Women in general saw a steady increase of diverse representation in films throughout the later half of the century. Female sexuality had always been a taboo on-screen due to the concept of purity and innocence being aspects of an ideal woman, but shifting perceptions of femininity allowed female characters to become more independent and open on-screen—though often distinctly oversexualized. Their sexuality began to be exploited in films, and moreso as vampires for a very straight male gaze; women loving women was allowed, but mostly for the enjoyment of men.
Despite that, Queer women were still more accepted than Queer men on film. Masculinity was (and still is) so fiercely considered to be represented by aggression and violence that men who displayed anything gentler—emotional vulnerability, lack of hypersexuality—were ridiculed. As a result, emotional relationships between men were uncommon even in the `70s, especially due to the influence of the various wars the United States became involved in; soldiers were expected to be tough and ruthless, and anything less was inexcusable.
As a result of society’s expectations of an ideal man being straight and commanding, Queer men in film were either coded very subtly, or loudly and extravagantly to rebel against that—sometimes at the expense of proper representation. The Rocky Horror Picture Show, a Halloween staple, is probably the biggest celebration of damaging Homosexual and Transgender stereotypes on screen. Though he explicitly calls himself a “sweet transvestite” and actively pursues multiple people regardless of their gender, Dr. Frank N. Furter represents an amalgam of Queer male stereotypes in classic camp horror films with a new, bolder voice. His character is possible because of the many eccentric, queer-coded ones that preceded him.
Interview with the Vampire shows an uncommon family dynamic between two men that is treated with more nuance. From Louis’ decision to follow Lestat after being turned into a vampire to their decision to turn and take in a vampire girl, their relationship could have easily be seen as one of two lovers with an adopted child. Louis searches for an accepting family throughout the film, living with Lestat to acclimate to his new lifestyle, doting on a girl he considers his own daughter, and when his final attempt to be a part of a coven fails disastrously, roams the world empty and lonely.
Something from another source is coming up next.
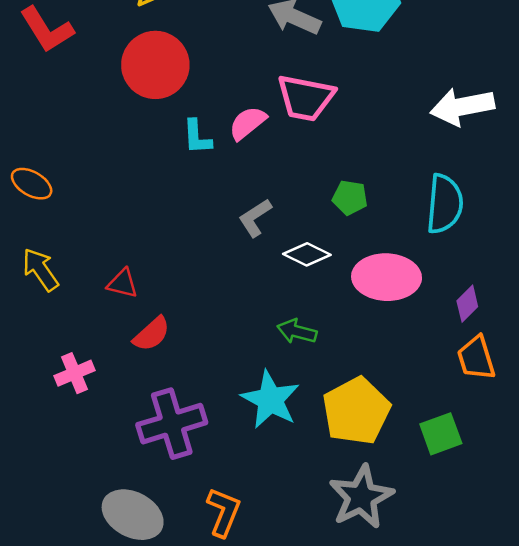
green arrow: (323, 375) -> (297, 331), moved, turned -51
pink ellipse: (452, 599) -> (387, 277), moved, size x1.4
LGBT representation in media has had a long and difficult history made more complex by the necessity for queer-coding, and the popularization of mostly harmful stereotypes that are still seen to this day. The demonization and censoring of any form of sexuality in the `30s made romance and basest allusions to sex add to the already tense atmosphere of horror films, and added an extra fearful layer to villains who made unwanted advances on heteronormative protagonists. Even now, despite many places having decriminalized and legalized expression of sexual orientation, truly Queer representation is hard to come by, or is not shown to larger audiences. However, today’s culture of acceptance and visibility is changing media, and queer-coding is steadily giving way to true LGBT representation in all genres—as human, complex people, not just tortured monsters.